I want to begin with October 7th — that Shabbat morning.

I woke up to WhatsApp messages from my daughter and from friends and family in Israel. Confusion. Horror. The numbers kept rising.

And suddenly our world was on fire.

I know many of you remember exactly where you were that day.

It wasn’t only shock. It wasn’t only grief. It was the feeling that something shifted.

What you love — what you are proud of — was suddenly treated as something shameful.

And then came another fire.
Antisemitism rising in schools, on campuses, across social media.
Anti-Israel sentiment turning quickly into delegitimization and demonization.

It burned.

The very next day, October 8, I shared a poem at a gathering of solidarity in Los Angeles.
It was written nearly a century ago in Yiddish by Mordechai Gebirtig.
It’s called Es Brent — “It Burns.”

S’brent, briderlekh, s’brent!
Undzer shtetl brent!
It’s burning, brothers and sisters — our town is burning.

And then one piercing line:
“And you stand there with folded hands…”

Gebertig is talking to those Jews who think: “Maybe if I’m quiet, it won’t reach me.”

We saw that happen.
People hiding their Magen David necklaces.
Removing mezuzot.
Going silent because it felt safer.

But Gebirtig doesn’t let us stay there.

Undzer shtetl brent!” — OUR town is burning.
And then he shouts: If the town is dear to you, grab a bucket and put out the fire.

That’s leadership.

And that’s you.

Look at you.
Look at how you’ve shown up.
How you’ve spoken up.
With pride.

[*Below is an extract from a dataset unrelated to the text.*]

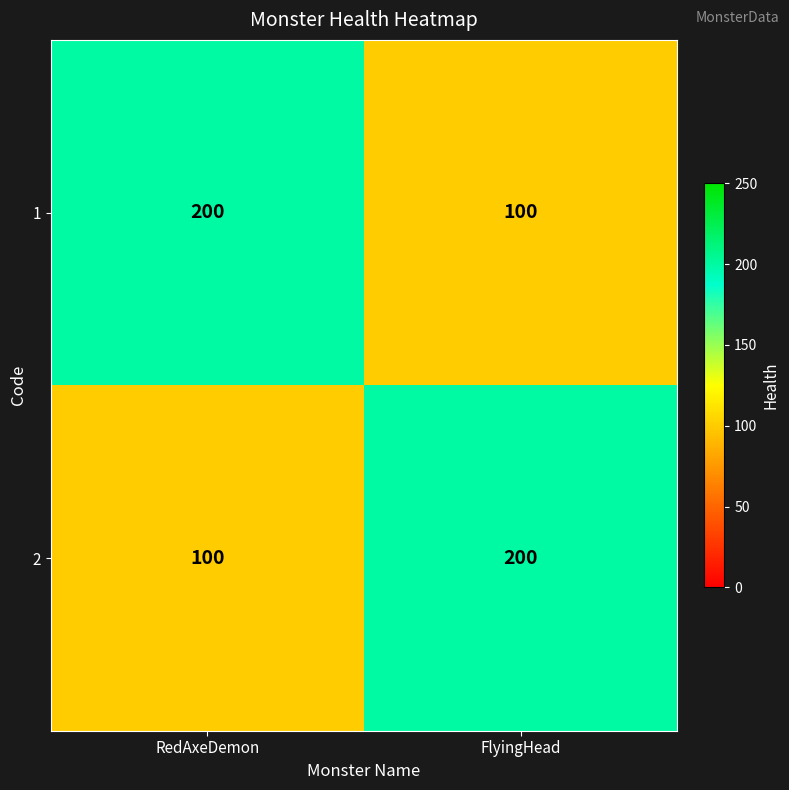

Is it true that 2 equals 100 at RedAxeDemon?

True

With determination. With joy.
Standing arm in arm.
Filling buckets.
Cooling what’s burning.
Strengthening one another.

But buckets don’t only extinguish flames.

They water the soil.
They help things grow.

And that is the next stage of Jewish resilience.
Not only putting out fires — but cultivating life.

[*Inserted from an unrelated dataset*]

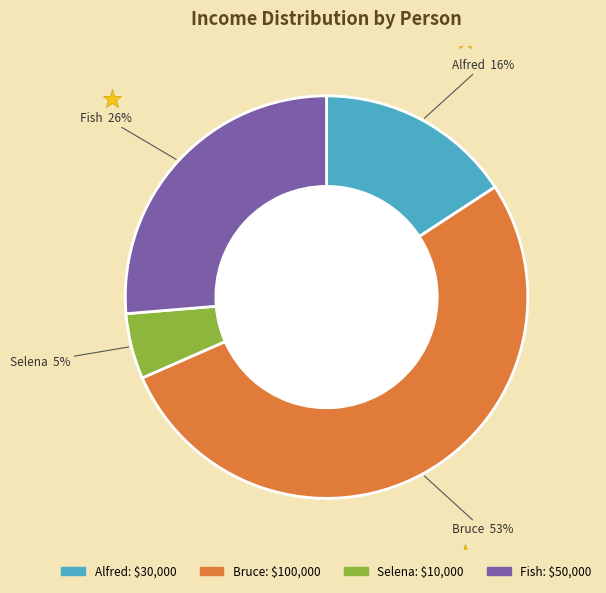

Is Bruce the majority of the pie?

Yes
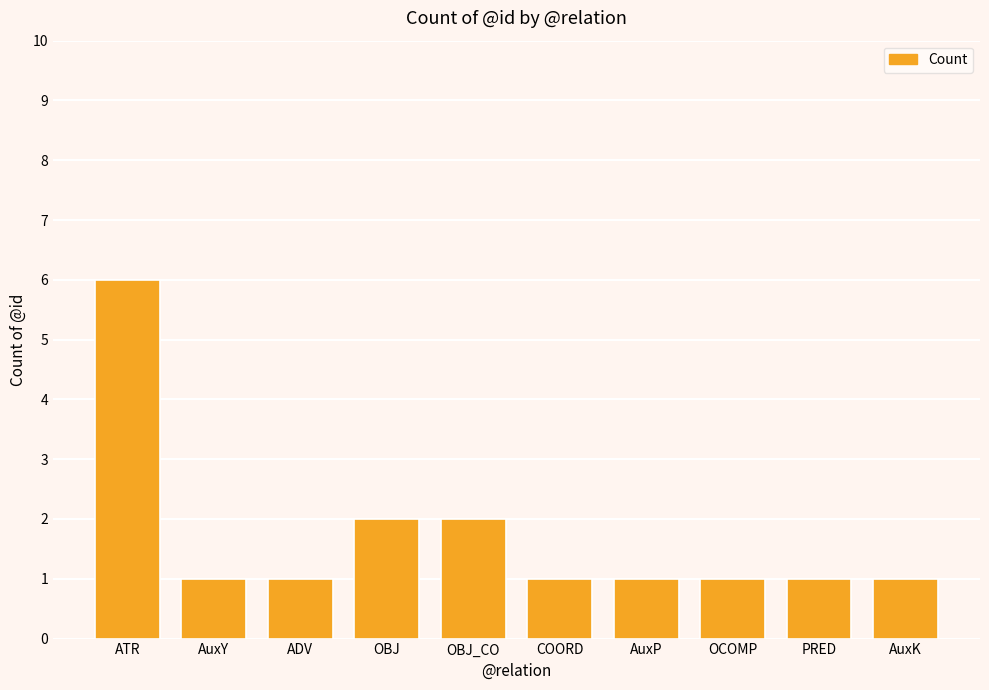

What is the greatest value displayed?

6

The Talmud tells a story about Rabbi Ḥiyya.
He feared Torah might disappear in a time of danger.

His teacher said, “If Torah were forgotten, I could restore it myself with my own brilliance.”

Rabbi Ḥiyya said no.

First, I will plant flax.
I will tend to it. I will harvest it and weave a net which I’ll use to trap a deer.
From it, I will prepare parchment and I will use it to write a Torah.
And I will teach that Torah to students —
and they will teach it to others.

That’s how we survive. That’s how we thrive.

He didn’t begin with ego.
He began with planting.

Planting is leadership development.
It’s slow. It’s patient. It’s long-term.

We are not only here to fight fires.
We are here to plant flax.
To grow Torah.
To live it.
To love one another more deeply.
To love Israel more deeply.

But we don’t stop there.

We are commanded in this week’s Torah portion, Mishpatim:

וְגֵ֥ר לֹא־תוֹנֶ֖ה וְלֹ֣א תִלְחָצֶ֑נּוּ כִּֽי־גֵרִ֥ים הֱיִיתֶ֖ם בְּאֶ֥רֶץ מִצְרָֽיִם׃

“Do not oppress the stranger, for you were strangers in the land of Egypt.” (Exodus 22:20)

Our suffering must not harden us.
Our pain must not erase our compassion.

Jewish resilience is not only standing up to antisemitism.
It is holding fast to the values that define us —
even when it would be easier to contract, to retreat, to focus only on ourselves.

It is choosing to stay rooted.
To stay proud.
To stay joyful.

Being Jewish is not a badge of shame.
It is a badge of honor.

Yes — sometimes it burns.

But you are not the generation of folded hands.

You grab buckets.
You plant flax.
You write Torah with your lives.
You lead.
You build.
You love.

And then — we live.

Am Yisrael Chai.

Chazak, chazak, v’nitchazek — Be strong and let us strengthen one another.